Jack Lowston heard someone singing outside his office. It wasn’t a tune that he knew. The lyrics were about becoming very beautiful. It made Jack very mad. Beauty had hurt him. Back in High School, He had won a date with the head cheerleader. It had been some stupid lottery. After he had bought her lobster and steak, she told him that no beautiful person would ever love him. He had never dated in the 33 years since. The song brought it all back to him. He called up the high school and demanded to speak to the head cheerleader. He was going to tell her that her parents had died in an auto accident.

Rose Marston walked through the halls of Sam Houston High. She had to take a message to the head of the cheerleading squad to call a Mr. Lowston. Very important. As she walked, she realized that never in her 17 years had anyone ever called her and said they had an important message. The cheerleader was probably getting a scholarship of something. “I wish I was a cheerleader.” Rose said for the one-millionth time. If we could’ve watched Rose’s brain with a CAT scan we have seen a chemical flooding at this instant. Rose re-programmed. She walked to the pay phone and called Mr. Lowston. She was after all the head cheerleader. She always had been. She played with her invisible pom-poms as she waited for him to pick up.

Bruce Nyland dropped the hot wire in disgust. He had been rewiring the massively old switching system outside of the high school for hours. He hadn’t realized that he had grabbed up a hot line. Someone must have picked it up inside of the school. It was hard, working on these old systems. It had been much harder after the phone company had fired him two years ago. They had actually said that he was “too dedicated.” Despite them, he was going to make the phone system work in this town or die trying. He looked around. No phone company trucks had driven by. He was still safe.
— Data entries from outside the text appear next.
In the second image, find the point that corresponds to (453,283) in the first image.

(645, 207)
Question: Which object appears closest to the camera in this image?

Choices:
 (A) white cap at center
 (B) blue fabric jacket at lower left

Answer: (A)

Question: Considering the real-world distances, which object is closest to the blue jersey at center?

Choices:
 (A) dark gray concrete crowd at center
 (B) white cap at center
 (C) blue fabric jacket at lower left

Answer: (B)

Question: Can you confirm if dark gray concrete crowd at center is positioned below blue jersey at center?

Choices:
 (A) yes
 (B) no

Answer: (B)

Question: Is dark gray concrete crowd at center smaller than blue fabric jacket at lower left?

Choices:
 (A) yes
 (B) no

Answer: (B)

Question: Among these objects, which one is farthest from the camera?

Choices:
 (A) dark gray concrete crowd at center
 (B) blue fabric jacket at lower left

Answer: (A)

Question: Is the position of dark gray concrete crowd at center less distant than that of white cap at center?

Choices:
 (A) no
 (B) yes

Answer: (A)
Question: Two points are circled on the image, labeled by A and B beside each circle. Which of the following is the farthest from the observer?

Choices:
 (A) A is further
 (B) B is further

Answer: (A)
Susan Oltorf wondered why the man working at the big green box full of wires kept looking around. He must be scared of something. Susan was often scared. Ever since they had been after her. But she had learned that you must fight the fear. Fear is the mind-killer. She had read that once in a paperback book she had found with a picture of a great worm on the cover. Someone had left that on her corner on purpose. She had allies, and she must tell the man that he had allies too.
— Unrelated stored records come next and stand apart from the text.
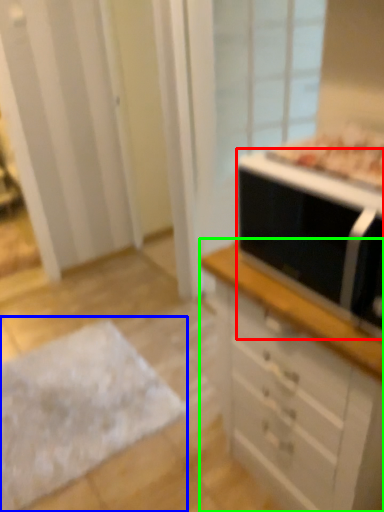
Question: Which is farther away from microwave oven (highlighted by a red box)? flat (highlighted by a blue box) or chest of drawers (highlighted by a green box)?

Choices:
 (A) flat
 (B) chest of drawers

Answer: (A)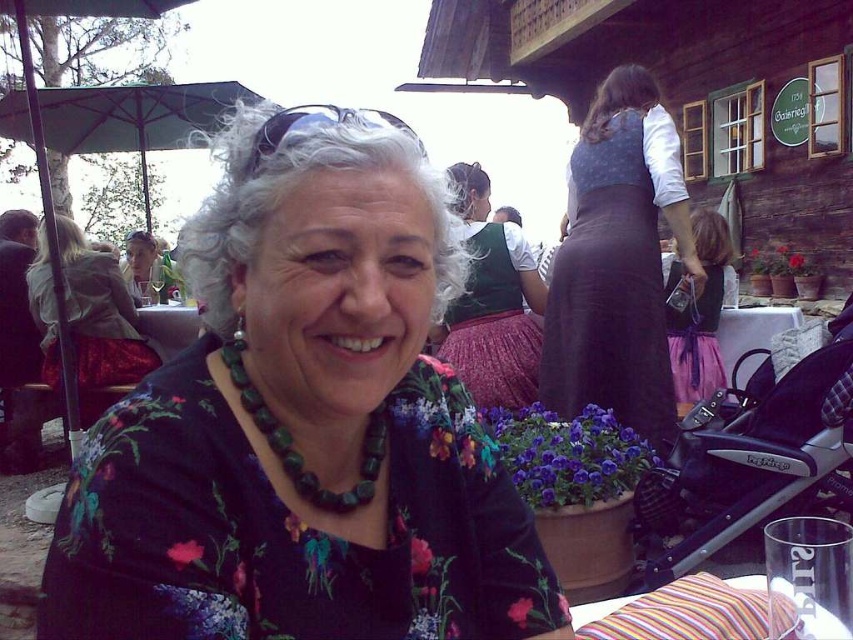
Based on the photo, you are a photographer trying to capture a photo of the dark purple skirt at upper right and the green velvet blouse at center. The camera you are using has a minimum focus distance of 15 inches. Can you focus on both objects simultaneously without moving the camera?

The dark purple skirt at upper right and green velvet blouse at center are 14.81 inches apart from each other. Since the distance between them is less than the camera minimum focus distance of 15 inches, you can focus on both objects simultaneously without moving the camera.

Consider the image. You are a photographer at the event and want to capture both the green beaded necklace at upper center and the green fabric umbrella at upper left in a single frame. Which object should you focus on first to ensure both are in the frame?

The green beaded necklace at upper center is taller than the green fabric umbrella at upper left. To ensure both are in the frame, focus on the taller object first, which is the green beaded necklace at upper center, then adjust the camera angle to include the shorter green fabric umbrella at upper left.

You are standing at the center of the scene and want to move towards the two points labeled as point (x=672, y=616) and point (x=723, y=237). Which point should you move toward first if you want to reach the one that is closer to you?

Point (x=672, y=616) is in front of point (x=723, y=237), so you should move toward point (x=672, y=616) first since it is closer to you.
Stuart Pynchon almost hit the bag lady’s shopping cart as she pushed across the street. That was bad. Every day he wondered if he had killed someone. He would check the front of his car ten, maybe twenty times, a night. He never knew for sure if he had killed somebody. He would go to officer Ericksson’s apartment at least once a week and confess to having killed someone. Sometimes officer Ericksson would make a little movie of him confessing. He was scared of killing someone all the time. Stuart was shaking so bad that he was unable to brake as Ron Carroll’s VW bug plowed into his station wagon, followed by a white SUV followed by officer Ericksson’s patrol car. Ironically only Stuart died.

Martha Quinlan swerved around the multi-car accident. She had to get to Bill Adams’s house. She had taken a nap after lunch — something she never did. And she dreamed. She dreamed that she was supposed to go to Bill Adams house and tell him about the “Seventeenth view of madness.” She didn’t know what that meant. But the dream had seemed very important. She would at least tell him the dream. Maybe he could use it in an article. As she turned onto his block, she saw his neighbor dressed in a bright orange housedress carrying a rifle, knocking on his door. Bill opened the door and the woman shot him in the head. Martha just drove on. She would never be able to tell Bill her dream.